I have two problems with this proposal:

(1) The behavior for all the cases of special and lexical variables seems
    too complicated and confusing, and I'm not even sure that it covers
    all the cases.  For example, does it make sense to have a "free"
    CONSTANT declaration?

(2) I don't think we should require SETQ'ing the variable to signal an error
    under any circumstances, since DEFCONSTANT doesn't require it.

A possible solution for the first problem is to make the CONSTANT
declaration force a lexical binding.  This is very similar to
something that Dalton and I were suggesting a couple of weeks ago to
cl-cleanup on issue PROCLAIM-LEXICAL.  To summarize, the idea was to
introduce a declaration called LEXICAL or something like that, that
does the same thing about rebinding as DEFCONSTANT does.  (Some people
seem to think that DEFCONSTANT is supposed to proclaim the variable
SPECIAL, but my reading of p. 69 of CLtL is that it is exactly the
opposite: DEFCONSTANT disallows special binding of the variable but
-does- allow it to be rebound lexically.)

I'd suggest making the CONSTANT declaration work the same way, except
also have it include DEFCONSTANT's prohibition against SETQ'ing.  It
should also parallel the SPECIAL declaration's scoping behavior.

That is, for a CONSTANT proclamation:

    References to the variable are treated as references to the
    symbol's global value.

    It is an error if there are any special bindings of the variable.
    Any further binding of that special variable is an error.

    It is an error to SETQ the symbol's global value.

    A compiler may also choose to issue warnings about bindings of the
    lexical variable of the same name.


For a "free" CONSTANT declaration:

    References to the variable are treated as lexical references.
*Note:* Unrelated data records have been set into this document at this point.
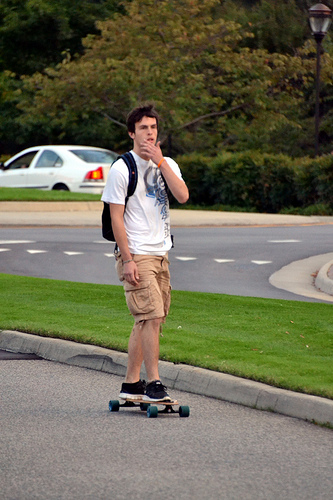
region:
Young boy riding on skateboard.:
[98, 101, 195, 421]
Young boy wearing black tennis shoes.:
[109, 379, 176, 402]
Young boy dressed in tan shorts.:
[112, 251, 176, 323]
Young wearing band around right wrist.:
[119, 257, 139, 270]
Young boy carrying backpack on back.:
[99, 150, 138, 243]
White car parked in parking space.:
[1, 143, 120, 200]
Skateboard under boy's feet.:
[101, 396, 191, 423]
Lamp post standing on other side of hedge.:
[297, 1, 330, 162]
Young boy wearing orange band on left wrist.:
[155, 156, 172, 169]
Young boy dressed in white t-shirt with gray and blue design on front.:
[98, 150, 186, 257]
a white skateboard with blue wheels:
[106, 393, 188, 416]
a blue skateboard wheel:
[143, 405, 158, 414]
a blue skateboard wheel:
[177, 404, 187, 412]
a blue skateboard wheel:
[107, 397, 114, 406]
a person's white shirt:
[101, 149, 180, 252]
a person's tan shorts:
[115, 254, 172, 317]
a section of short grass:
[0, 275, 330, 397]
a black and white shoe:
[141, 379, 170, 399]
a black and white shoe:
[116, 378, 145, 399]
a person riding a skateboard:
[100, 106, 191, 418]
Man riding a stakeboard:
[98, 368, 192, 414]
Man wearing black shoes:
[115, 370, 178, 411]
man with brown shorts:
[95, 250, 183, 330]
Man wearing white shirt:
[108, 156, 188, 257]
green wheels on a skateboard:
[141, 396, 200, 433]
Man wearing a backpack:
[77, 140, 162, 225]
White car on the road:
[20, 134, 124, 210]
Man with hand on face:
[133, 133, 182, 181]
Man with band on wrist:
[150, 157, 179, 179]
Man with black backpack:
[105, 157, 146, 205]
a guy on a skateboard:
[96, 101, 191, 420]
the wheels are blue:
[105, 396, 189, 417]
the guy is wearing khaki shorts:
[113, 249, 173, 323]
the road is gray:
[2, 329, 332, 495]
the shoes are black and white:
[119, 378, 171, 403]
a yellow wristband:
[153, 155, 167, 170]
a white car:
[1, 140, 123, 193]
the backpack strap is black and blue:
[117, 147, 142, 197]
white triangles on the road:
[0, 244, 274, 266]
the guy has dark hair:
[122, 98, 161, 147]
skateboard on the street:
[105, 394, 194, 418]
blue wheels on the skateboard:
[107, 398, 191, 419]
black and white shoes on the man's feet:
[118, 374, 174, 403]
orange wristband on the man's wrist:
[155, 154, 165, 167]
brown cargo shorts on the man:
[113, 244, 175, 327]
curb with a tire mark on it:
[0, 326, 332, 433]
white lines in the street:
[0, 235, 305, 268]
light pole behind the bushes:
[300, 0, 331, 148]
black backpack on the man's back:
[99, 150, 140, 242]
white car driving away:
[0, 141, 119, 195]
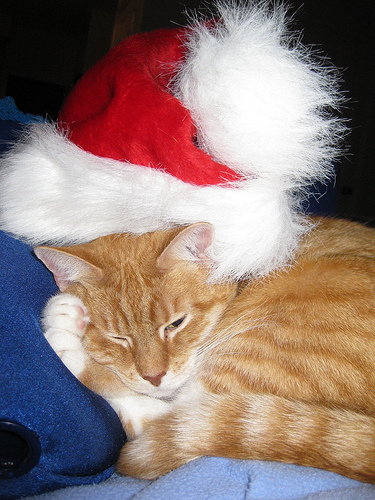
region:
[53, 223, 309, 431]
the cat is brown in colour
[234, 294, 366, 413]
it has white strippes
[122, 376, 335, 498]
its tail is near the face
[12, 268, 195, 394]
its paw is on the face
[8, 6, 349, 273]
white cotton is near its head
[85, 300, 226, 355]
its eyes are nearly closed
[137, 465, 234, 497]
the cloth is white in colour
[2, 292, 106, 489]
the seat is blue in colour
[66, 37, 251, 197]
a red ribbon on the cotton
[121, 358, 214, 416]
itsmouth is white in colour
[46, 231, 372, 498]
a orange cat laying down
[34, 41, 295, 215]
a red and white santa hat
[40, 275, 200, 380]
a cat with it's paw under it's head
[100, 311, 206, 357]
a cat with one eye closed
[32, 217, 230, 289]
a cats ears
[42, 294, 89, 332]
a cats front paw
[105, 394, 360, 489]
a orange cat's tail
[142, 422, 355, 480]
rings around a cat's tail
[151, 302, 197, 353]
a orange cat with a yellow eyes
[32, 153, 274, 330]
a cat with a santa hat on it's head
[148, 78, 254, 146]
A hat in the photo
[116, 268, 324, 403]
A cat in the photo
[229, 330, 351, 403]
Brown and white cat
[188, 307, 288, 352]
Whiskers of a cat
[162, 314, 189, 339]
Eye of a cat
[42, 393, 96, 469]
Blue pillows in the photo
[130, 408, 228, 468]
Tail of a cat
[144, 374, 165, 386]
Red nose of a cat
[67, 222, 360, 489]
A cat lying on the bed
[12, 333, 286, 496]
A bed in the photo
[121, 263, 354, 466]
this is a cat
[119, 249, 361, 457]
the cat is sleeping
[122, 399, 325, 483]
this is a tail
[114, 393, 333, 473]
the tail is long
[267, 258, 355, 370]
the fur is brown in color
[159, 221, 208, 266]
this is an ear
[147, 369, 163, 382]
this is the nose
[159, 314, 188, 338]
this is the eye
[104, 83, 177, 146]
this is a hat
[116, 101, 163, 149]
the hat is red in color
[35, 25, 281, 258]
big fluffy red and white hat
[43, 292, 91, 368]
white paws on a cat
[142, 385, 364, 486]
striped tail on a cat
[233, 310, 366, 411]
orange striped fur on a cat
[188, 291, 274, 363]
white whiskers on a cat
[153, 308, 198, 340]
open eye on a cat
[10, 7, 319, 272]
red and white santa hat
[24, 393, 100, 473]
blue colored pillow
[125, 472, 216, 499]
blue blanket with a cat on it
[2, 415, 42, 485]
dark circle on a blue pillow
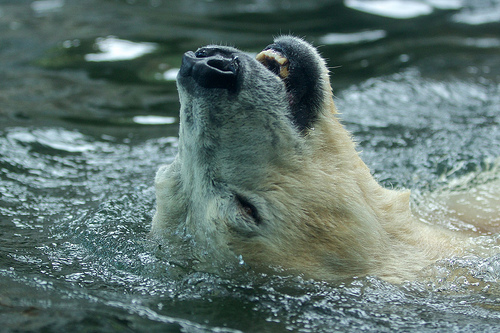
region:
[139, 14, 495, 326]
this is a bear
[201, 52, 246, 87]
a nostril of a bear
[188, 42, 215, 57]
a nostril of a bear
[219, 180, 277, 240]
an eye of a bear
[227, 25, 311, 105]
a mouth of a bear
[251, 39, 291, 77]
white teeth of a bear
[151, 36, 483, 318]
Bear head in the water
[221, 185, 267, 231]
bear eye is closed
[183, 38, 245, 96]
black nose on a bear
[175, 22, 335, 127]
bear with its mouth opened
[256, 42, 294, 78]
teeth on a bear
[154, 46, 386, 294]
bear head submerged in watet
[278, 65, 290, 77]
yellowed polar bear tooth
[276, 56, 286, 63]
yellowed polar bear tooth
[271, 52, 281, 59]
yellowed polar bear tooth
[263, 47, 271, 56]
yellowed polar bear tooth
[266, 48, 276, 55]
yellowed polar bear tooth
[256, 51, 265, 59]
yellowed polar bear tooth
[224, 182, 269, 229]
closed polar bear eye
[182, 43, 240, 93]
black polar bear nose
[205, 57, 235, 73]
black polar bear nostril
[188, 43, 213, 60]
black polar bear nostril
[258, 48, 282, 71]
the polar bears teeth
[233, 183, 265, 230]
right eye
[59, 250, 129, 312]
the water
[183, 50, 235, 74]
the polar bears nose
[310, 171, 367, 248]
the fur is white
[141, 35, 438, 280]
the polar bear is in the water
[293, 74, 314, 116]
lips are black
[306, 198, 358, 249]
fur is white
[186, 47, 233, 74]
the nose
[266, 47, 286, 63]
teeth are yellow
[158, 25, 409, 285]
A polar bears head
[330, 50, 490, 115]
Wake from a polar bear swimming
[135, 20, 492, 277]
A polar bear laying on his back in water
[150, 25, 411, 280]
A polar bear with his mouth open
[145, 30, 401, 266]
A polar bear floating in the water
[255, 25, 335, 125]
The bottom jaw of a polar bear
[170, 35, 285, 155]
A polar bear nose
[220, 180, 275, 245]
A polar bears eye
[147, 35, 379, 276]
A polar bear looking up at the sky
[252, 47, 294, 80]
A polar bears bottom teeth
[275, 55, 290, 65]
yellowed polar bear tooth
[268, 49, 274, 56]
yellowed polar bear tooth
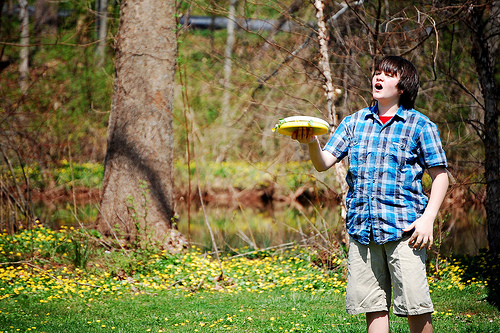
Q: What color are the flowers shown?
A: Yellow.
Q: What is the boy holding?
A: A frisbee.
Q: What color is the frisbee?
A: Yellow.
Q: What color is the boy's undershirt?
A: Red.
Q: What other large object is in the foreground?
A: Tree.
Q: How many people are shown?
A: One.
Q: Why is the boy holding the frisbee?
A: To throw it.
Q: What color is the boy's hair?
A: Brown.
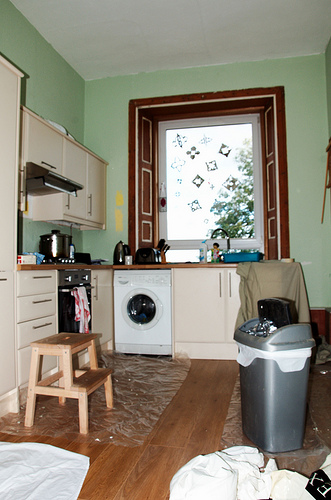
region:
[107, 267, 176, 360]
front of white washing machine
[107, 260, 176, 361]
washing machine under kitchen counter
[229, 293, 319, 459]
open gray trash can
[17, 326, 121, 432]
wooden step stool near counter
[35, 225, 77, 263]
silver slow cooker on counter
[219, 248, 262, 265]
blue plastic utility bin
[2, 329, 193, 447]
piece of clear plastic on floor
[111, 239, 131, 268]
clothing iron on coutertop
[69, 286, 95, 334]
red and white towel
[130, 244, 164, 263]
toaster on counter top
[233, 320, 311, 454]
Trash can filled with garbage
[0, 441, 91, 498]
White dropcloth on the floor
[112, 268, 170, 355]
Built-in dryer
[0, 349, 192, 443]
Sheet of plastic on the floor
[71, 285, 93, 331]
Towel hanging from the oven handle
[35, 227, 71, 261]
Pot on the stove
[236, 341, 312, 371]
White plastic bag lining the garbge pail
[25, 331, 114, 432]
Wooden step stool in front of the cabinets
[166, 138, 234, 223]
Stickers on the window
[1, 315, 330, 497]
Wooden flooring protected with plastic and sheets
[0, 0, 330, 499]
Green walled kitchen being remodeled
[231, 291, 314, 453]
Gray trashcan with white bag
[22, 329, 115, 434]
Light brown wood step stool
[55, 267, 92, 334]
Silver and black oven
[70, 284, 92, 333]
Red and white towel hanging from an oven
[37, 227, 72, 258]
Large metal pot with lid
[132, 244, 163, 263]
Silver toaster on the counter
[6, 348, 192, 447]
Plastic covering the floor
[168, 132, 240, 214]
Decals on a window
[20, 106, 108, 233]
White cabinets with metal handles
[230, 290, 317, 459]
A gray trash can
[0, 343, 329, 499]
The floor is made of hardwood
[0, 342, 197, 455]
Plastic is on the floor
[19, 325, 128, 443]
A wooden step stool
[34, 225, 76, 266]
A silver pot in the background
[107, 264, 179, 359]
A white colored dishwasher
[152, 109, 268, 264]
A window with a white frame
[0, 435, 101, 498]
White cloth on the floor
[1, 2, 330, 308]
The walls are mint green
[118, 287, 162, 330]
The dishwasher is circular shaped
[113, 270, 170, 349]
the laundry machine is white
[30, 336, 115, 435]
the step stool is made of wood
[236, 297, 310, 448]
the garbage is full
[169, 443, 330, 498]
trash on the floor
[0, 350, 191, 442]
plastic on the floor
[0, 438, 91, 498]
blanket on the floor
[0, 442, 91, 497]
the blanket is white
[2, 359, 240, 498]
the floor is made of wood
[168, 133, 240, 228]
the window has stickers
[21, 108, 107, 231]
the cabinets are beige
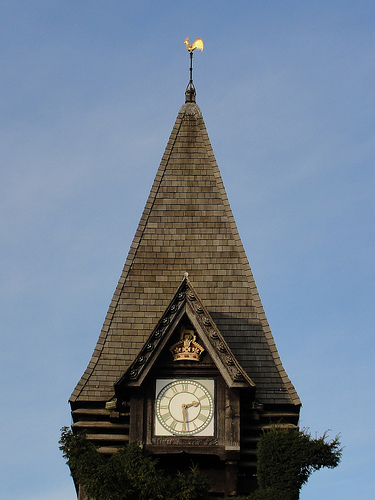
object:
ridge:
[70, 403, 129, 417]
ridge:
[244, 406, 299, 418]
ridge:
[242, 436, 283, 444]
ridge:
[72, 421, 130, 430]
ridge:
[94, 444, 126, 454]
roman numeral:
[180, 382, 187, 391]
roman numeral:
[199, 393, 206, 402]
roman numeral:
[201, 404, 211, 409]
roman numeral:
[197, 414, 206, 421]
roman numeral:
[181, 421, 187, 435]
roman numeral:
[169, 419, 177, 429]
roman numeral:
[160, 412, 170, 421]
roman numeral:
[157, 405, 172, 410]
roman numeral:
[161, 394, 172, 399]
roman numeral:
[170, 383, 177, 393]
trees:
[60, 420, 124, 498]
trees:
[98, 439, 174, 497]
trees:
[172, 462, 215, 498]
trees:
[246, 469, 275, 499]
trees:
[256, 452, 294, 498]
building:
[66, 34, 302, 497]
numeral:
[197, 414, 207, 422]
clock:
[150, 375, 216, 439]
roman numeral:
[192, 384, 198, 395]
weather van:
[179, 33, 203, 53]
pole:
[187, 49, 193, 82]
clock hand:
[181, 402, 186, 434]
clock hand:
[182, 399, 201, 406]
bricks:
[170, 196, 182, 213]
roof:
[65, 84, 321, 434]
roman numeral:
[157, 411, 175, 421]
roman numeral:
[188, 418, 199, 430]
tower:
[68, 35, 302, 498]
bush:
[57, 416, 345, 498]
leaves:
[318, 426, 343, 465]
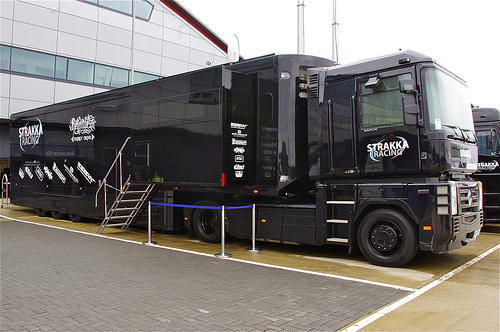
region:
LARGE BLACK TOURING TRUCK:
[7, 37, 498, 263]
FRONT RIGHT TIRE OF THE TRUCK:
[350, 203, 420, 268]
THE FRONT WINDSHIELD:
[417, 62, 475, 147]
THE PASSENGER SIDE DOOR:
[354, 61, 424, 180]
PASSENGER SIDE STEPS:
[320, 179, 357, 257]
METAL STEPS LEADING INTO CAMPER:
[80, 130, 159, 239]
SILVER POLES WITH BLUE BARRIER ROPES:
[137, 192, 267, 267]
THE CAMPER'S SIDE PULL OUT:
[118, 64, 270, 199]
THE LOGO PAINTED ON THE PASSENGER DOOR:
[360, 126, 425, 176]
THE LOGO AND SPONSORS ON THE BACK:
[10, 112, 100, 197]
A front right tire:
[354, 205, 416, 265]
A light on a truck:
[422, 223, 431, 230]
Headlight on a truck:
[449, 183, 458, 214]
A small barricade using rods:
[145, 199, 256, 260]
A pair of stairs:
[92, 135, 154, 237]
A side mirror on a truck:
[399, 90, 421, 127]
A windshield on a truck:
[421, 65, 475, 139]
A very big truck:
[7, 48, 483, 265]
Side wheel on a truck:
[190, 194, 229, 240]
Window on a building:
[10, 46, 55, 79]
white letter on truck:
[363, 138, 375, 153]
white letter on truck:
[371, 143, 379, 150]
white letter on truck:
[376, 140, 383, 150]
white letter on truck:
[382, 140, 389, 150]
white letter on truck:
[387, 140, 396, 150]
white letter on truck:
[401, 135, 408, 152]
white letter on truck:
[376, 148, 384, 155]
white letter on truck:
[396, 146, 405, 155]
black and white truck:
[4, 58, 483, 220]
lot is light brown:
[434, 290, 499, 322]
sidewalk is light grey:
[19, 242, 254, 322]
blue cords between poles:
[146, 189, 247, 216]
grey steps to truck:
[75, 164, 169, 270]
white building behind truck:
[6, 5, 197, 90]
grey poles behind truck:
[276, 5, 332, 57]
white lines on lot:
[326, 238, 483, 330]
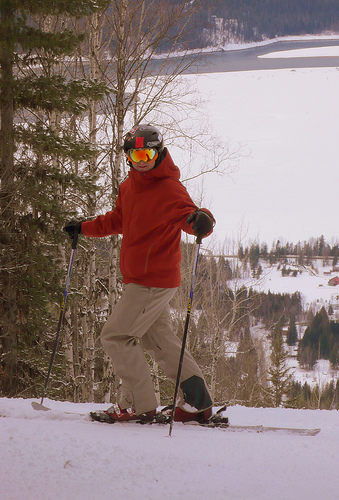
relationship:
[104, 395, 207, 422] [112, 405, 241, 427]
ski boots attached to skis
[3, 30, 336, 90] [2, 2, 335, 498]
river in landscape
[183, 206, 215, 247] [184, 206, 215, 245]
glove on hand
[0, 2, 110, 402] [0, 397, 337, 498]
evergreen tree on hill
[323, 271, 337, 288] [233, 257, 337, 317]
house in valley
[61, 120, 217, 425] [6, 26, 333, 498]
man in mountains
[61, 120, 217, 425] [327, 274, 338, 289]
man close to house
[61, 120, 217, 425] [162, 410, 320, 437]
man using snow ski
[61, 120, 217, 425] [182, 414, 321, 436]
man using skis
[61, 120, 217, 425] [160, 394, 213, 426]
man wearing ski boots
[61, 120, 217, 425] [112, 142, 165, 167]
man wearing warm clothing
    It is an error to SETQ the named lexical variable within the scope
    of the declaration.


For a "bound" CONSTANT declaration:

    The CONSTANT declaration forces the variable to be bound lexically.
    (The interpreter would not be able to ignore CONSTANT declarations,
    for exactly the same reasons that it cannot ignore SPECIAL
    declarations.)

    It is an error to SETQ the named lexical variable within the scope
    of the declaration.

    A compiler may also choose to issue warnings about bindings of the
    lexical or special variable of the same name, within the lexical
    scope of the declaration.

How does this sound as an alternative?